Ryosuke terdiam. Perkataan Haru ada benarnya. Dia seharusnya bisa melakukan sesuatu, paling tidak membujuk yang lain agar mau menerima Chinen. Haru menghela napas, dia mengulurkan tangannya. “Berikan bola hitam itu kepadaku, aku akan menjaganya,” ucap Haru.

Ryosuke menatap Haru. “Cepatlah, waktuku tidak banyak,” ucap Haru, “berikan saja bola itu. Apa kau berpikir aku akan menghancurkannya?”

Ryosuke menatap bola hitam di tangannya, dia menghela napas dan melemparkannya kearah Haru. “Dengarkan aku, Miyazaki,” ucap Ryosuke, “kau tidak mengerti kenapa Chinen memilih menghabisi semua darah murni. Orangtua dan kakaknya tewas dibunuh darah murni, jadi kuharap setelah ini kau bisa memahami perasaannya.” Ryosuke menatap Haru yang terdiam, dia meneruskan, “Apapun yang terjadi, aku tidak akan meninggalkannya. Hanya aku yang dia miliki sekarang. Hanya aku yang menerimanya.”
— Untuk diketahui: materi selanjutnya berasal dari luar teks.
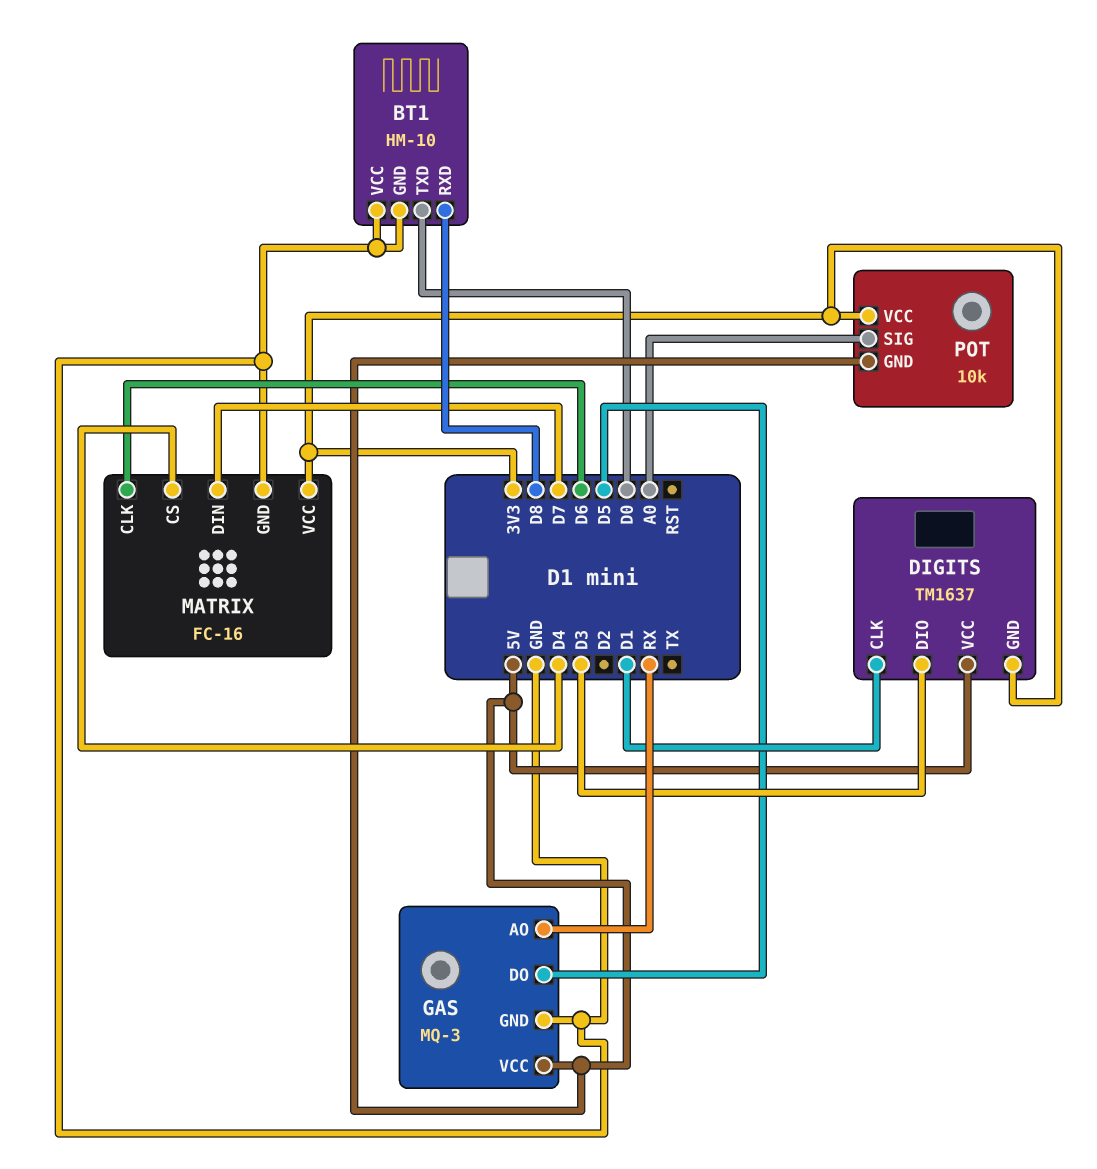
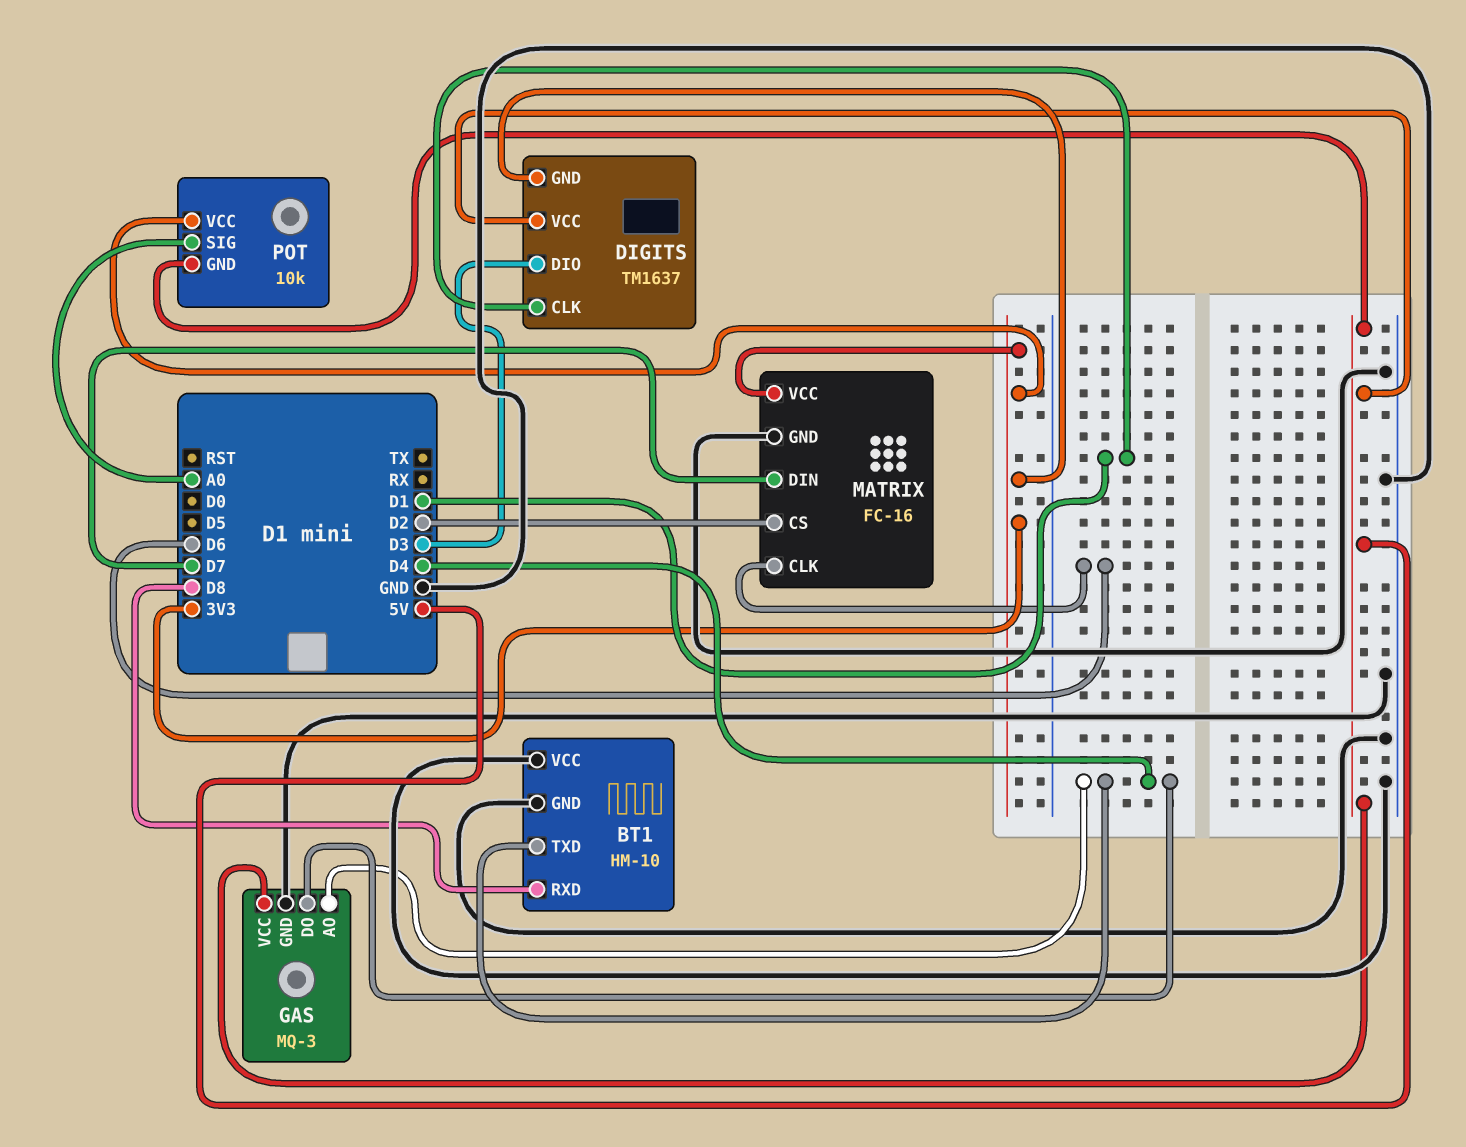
BT1 pin TXD: D0 -> D4
GAS pin AO: RX -> D4
GAS pin DO: D5 -> D4
MATRIX pin CS: D4 -> D2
“Karena hanya kau yang menerimanya, maka kuharap kau bisa membuatnya mengerti kalau membunuh semua orang di dunia tidak akan menghidupkan keluarganya,” ucap Haru, “lagipula, tidak semua darah murni menolaknya. Aku juga masih berusaha mencari tahu golongan mana yang sangat menolak berhubungan dengan darah campuran.” Haru melangkah santai meninggalkan Ryosuke. Ryosuke terdiam menatap Haru, dia mendengus dan melesat pergi.

Haru berhenti di persimpangan jalan, dia merogoh sakunya dan memandang bola hitam itu. “Baka,” ucap Haru, dia menghela napas dan kembali mengantongi bola hitam itu lalu berjalan pulang ke rumah Sora.
*
Chika tersentak bangun, dia duduk dan berusaha menormalkan detak jantungnya yang tidak karuan. Chika menghela napas panjang, dia menyeka keringat di dahinya dan kembali berbaring. Mimpi itu kembali datang. Bukan mimpi, mungkin lebih pas disebut ingatan masalalunya. Ingatan di hari dia diserang dua monster itu sering menghantuinya. Dan yang paling menghantuinya adalah saat dimana seseorang itu datang menolongnya.